- WORK INSTRUCTIONS: Report every line below that holds the word "labels".
────
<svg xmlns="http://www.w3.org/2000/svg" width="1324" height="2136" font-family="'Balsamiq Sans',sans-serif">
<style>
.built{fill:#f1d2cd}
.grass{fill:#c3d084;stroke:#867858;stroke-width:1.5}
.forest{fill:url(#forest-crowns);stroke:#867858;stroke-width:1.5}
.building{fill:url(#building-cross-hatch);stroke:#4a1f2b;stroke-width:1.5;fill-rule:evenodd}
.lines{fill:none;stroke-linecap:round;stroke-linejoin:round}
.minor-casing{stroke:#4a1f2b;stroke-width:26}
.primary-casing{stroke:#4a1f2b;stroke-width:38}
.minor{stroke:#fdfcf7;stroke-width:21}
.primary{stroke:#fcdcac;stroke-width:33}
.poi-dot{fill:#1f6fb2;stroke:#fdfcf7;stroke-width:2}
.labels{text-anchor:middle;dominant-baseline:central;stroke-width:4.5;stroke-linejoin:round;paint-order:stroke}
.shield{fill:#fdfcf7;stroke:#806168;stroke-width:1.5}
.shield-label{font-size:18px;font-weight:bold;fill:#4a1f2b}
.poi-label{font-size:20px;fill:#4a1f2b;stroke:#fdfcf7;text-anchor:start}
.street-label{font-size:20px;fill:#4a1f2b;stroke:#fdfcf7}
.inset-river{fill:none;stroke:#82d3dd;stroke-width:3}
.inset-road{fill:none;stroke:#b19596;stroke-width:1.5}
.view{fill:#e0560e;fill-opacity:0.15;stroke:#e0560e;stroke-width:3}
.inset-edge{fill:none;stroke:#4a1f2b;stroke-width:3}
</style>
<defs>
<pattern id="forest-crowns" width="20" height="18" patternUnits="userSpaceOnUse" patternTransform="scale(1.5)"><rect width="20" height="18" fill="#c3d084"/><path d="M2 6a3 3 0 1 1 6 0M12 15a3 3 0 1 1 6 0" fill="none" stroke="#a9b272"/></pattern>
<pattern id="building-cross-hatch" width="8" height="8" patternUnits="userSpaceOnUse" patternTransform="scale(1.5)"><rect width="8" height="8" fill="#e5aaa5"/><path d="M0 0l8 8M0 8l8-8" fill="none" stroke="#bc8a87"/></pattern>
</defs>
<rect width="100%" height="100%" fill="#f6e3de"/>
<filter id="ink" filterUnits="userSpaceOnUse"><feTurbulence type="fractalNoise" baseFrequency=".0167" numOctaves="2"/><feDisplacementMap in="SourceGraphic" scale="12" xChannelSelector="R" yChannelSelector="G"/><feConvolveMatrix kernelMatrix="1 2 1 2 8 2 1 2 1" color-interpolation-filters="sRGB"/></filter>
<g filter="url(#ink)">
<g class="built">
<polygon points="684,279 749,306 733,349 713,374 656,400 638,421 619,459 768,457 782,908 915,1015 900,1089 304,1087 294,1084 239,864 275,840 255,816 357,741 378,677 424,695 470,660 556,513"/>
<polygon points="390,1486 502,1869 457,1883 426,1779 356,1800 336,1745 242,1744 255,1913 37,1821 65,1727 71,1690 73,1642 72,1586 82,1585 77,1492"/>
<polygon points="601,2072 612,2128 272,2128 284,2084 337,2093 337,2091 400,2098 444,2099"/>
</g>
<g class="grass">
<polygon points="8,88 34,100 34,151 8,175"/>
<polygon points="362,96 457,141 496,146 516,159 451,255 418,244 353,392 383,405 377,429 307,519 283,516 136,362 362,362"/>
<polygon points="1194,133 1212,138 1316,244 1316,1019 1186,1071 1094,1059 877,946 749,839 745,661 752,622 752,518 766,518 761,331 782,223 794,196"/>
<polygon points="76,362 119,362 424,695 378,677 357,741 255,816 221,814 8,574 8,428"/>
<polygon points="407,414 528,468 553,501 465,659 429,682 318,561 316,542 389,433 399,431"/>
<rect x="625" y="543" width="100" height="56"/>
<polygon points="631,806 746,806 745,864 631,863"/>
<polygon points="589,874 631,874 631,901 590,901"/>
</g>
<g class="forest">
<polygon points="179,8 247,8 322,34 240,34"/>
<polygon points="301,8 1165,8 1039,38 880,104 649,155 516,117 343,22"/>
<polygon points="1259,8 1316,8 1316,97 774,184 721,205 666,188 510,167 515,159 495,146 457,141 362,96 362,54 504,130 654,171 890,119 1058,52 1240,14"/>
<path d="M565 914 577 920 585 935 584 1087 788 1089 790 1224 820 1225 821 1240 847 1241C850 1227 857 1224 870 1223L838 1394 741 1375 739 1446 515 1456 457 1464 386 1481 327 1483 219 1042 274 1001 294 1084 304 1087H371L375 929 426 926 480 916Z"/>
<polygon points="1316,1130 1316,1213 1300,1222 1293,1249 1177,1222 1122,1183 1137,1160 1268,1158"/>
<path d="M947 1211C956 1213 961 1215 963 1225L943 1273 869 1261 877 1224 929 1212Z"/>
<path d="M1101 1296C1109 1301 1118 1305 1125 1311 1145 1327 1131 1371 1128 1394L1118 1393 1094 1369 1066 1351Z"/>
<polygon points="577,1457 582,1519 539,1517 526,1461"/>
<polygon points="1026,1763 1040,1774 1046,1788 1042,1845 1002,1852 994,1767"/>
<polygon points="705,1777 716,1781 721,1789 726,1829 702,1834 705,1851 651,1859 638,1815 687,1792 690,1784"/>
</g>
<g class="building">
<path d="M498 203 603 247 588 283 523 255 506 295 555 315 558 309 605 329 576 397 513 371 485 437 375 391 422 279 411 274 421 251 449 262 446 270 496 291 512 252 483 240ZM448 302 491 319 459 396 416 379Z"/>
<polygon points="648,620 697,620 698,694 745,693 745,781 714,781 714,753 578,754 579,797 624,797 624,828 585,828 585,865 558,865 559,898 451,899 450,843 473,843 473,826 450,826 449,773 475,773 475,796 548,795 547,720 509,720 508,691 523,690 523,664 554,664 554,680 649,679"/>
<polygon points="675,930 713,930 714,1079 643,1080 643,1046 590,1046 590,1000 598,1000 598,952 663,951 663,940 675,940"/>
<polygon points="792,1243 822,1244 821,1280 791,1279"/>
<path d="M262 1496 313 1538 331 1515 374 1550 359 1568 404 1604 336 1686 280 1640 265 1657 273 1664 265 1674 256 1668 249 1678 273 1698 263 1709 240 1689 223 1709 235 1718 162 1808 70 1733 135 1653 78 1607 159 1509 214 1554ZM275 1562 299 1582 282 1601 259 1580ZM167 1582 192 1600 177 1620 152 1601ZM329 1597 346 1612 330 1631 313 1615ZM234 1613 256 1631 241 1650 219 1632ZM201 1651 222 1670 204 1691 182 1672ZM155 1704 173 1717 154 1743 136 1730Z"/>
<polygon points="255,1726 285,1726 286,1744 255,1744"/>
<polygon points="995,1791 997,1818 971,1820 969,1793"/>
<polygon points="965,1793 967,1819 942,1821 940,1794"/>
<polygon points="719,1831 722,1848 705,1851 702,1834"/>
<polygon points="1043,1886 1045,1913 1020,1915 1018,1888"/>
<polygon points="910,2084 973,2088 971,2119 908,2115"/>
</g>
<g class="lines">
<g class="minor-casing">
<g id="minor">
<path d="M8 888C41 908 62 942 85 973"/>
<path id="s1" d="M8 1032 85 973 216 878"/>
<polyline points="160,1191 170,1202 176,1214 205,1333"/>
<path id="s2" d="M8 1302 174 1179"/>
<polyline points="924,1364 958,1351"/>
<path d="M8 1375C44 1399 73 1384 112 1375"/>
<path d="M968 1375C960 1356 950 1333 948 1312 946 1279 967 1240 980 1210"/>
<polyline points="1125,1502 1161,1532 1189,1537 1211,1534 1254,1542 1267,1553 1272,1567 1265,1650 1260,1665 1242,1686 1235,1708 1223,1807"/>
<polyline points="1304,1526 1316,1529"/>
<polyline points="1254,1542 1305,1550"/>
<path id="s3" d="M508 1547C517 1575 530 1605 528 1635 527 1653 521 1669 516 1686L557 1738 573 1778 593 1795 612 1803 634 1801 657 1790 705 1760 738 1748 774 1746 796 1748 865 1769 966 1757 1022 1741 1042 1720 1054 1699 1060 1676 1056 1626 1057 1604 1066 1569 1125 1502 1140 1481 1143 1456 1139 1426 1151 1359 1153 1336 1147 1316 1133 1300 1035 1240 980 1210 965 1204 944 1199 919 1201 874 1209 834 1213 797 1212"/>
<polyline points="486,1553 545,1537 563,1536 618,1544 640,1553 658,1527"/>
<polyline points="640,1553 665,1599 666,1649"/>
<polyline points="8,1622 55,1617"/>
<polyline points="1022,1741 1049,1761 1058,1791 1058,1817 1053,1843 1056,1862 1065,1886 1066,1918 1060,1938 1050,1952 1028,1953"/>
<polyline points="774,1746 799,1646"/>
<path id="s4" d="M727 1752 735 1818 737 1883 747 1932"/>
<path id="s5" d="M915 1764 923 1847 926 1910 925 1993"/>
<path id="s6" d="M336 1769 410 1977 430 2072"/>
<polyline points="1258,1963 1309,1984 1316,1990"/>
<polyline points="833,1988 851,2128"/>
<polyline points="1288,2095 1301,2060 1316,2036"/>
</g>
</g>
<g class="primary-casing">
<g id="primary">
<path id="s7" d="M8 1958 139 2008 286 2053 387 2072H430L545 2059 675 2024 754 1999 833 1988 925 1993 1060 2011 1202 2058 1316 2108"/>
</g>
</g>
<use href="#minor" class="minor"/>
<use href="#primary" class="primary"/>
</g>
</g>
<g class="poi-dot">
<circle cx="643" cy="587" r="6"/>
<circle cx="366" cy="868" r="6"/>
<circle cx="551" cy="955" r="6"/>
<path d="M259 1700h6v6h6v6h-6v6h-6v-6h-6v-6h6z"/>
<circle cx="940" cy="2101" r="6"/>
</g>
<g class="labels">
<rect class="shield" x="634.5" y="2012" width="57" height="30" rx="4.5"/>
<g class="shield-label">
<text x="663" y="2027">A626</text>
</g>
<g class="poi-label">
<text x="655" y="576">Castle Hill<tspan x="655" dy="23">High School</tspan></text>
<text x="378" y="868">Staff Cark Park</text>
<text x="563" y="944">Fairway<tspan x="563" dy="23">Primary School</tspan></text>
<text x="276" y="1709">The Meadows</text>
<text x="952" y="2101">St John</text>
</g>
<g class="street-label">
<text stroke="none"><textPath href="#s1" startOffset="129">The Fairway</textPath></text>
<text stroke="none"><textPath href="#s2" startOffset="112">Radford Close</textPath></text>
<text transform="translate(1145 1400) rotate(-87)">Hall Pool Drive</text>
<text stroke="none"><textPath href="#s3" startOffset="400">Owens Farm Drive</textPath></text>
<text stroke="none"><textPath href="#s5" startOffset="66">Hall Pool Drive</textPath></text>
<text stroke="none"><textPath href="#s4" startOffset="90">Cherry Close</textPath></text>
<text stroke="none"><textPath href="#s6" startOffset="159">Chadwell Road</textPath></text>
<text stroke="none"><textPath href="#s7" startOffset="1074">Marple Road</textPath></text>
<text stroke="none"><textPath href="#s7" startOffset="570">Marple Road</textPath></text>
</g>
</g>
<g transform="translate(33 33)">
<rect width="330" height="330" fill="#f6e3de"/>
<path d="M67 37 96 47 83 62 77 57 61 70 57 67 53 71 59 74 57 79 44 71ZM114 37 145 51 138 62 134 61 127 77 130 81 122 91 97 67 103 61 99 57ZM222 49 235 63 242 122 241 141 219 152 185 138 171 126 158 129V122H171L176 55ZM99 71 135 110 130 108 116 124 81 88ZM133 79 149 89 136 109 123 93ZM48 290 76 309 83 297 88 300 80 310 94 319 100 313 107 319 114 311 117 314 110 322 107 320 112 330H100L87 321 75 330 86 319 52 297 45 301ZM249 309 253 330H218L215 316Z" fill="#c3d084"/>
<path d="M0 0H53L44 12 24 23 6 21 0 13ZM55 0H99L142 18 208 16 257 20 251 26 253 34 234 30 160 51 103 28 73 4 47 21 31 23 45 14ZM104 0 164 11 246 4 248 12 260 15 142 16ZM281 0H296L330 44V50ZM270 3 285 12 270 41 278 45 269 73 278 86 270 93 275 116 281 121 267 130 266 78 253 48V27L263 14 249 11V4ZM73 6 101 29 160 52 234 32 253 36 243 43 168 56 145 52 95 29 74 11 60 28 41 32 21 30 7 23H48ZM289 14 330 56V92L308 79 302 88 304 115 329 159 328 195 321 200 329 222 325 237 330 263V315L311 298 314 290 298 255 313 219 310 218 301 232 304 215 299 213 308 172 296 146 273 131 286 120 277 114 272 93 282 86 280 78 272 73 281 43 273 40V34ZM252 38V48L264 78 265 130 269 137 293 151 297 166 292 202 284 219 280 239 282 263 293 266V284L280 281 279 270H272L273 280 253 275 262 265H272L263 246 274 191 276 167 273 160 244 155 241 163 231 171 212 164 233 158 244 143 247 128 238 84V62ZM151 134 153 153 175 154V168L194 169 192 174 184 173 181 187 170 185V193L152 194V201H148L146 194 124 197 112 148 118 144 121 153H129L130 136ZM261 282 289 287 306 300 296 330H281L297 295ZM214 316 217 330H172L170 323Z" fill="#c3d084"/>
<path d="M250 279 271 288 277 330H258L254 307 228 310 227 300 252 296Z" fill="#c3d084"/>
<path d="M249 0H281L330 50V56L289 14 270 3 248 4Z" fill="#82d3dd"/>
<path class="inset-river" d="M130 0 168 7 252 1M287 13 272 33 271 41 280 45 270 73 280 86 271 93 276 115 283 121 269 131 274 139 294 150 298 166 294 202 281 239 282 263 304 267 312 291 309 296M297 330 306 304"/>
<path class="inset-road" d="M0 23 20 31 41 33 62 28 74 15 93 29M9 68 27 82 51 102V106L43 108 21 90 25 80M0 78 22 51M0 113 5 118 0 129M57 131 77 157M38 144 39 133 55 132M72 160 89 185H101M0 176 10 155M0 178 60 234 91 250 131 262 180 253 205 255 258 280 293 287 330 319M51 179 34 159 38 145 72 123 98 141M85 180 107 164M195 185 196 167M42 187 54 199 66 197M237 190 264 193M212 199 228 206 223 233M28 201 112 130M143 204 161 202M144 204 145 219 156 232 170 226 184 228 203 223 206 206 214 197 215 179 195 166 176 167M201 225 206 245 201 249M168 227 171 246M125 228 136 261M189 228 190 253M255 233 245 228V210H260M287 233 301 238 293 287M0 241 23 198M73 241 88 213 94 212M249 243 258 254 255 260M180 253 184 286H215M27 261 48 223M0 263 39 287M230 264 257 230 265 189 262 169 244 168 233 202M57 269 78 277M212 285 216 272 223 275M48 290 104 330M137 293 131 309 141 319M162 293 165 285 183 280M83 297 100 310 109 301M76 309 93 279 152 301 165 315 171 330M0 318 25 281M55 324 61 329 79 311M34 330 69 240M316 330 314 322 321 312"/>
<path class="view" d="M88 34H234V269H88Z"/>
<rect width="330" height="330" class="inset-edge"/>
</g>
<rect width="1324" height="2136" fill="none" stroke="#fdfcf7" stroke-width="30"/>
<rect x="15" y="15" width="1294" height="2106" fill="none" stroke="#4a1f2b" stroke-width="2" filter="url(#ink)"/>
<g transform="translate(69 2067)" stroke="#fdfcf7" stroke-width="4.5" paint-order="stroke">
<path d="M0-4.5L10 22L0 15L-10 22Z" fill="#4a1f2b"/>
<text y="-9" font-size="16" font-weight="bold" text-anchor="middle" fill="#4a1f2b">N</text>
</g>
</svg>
────
- FINISHED TASK:
.labels{text-anchor:middle;dominant-baseline:central;stroke-width:4.5;stroke-linejoin:round;paint-order:stroke}
<g class="labels">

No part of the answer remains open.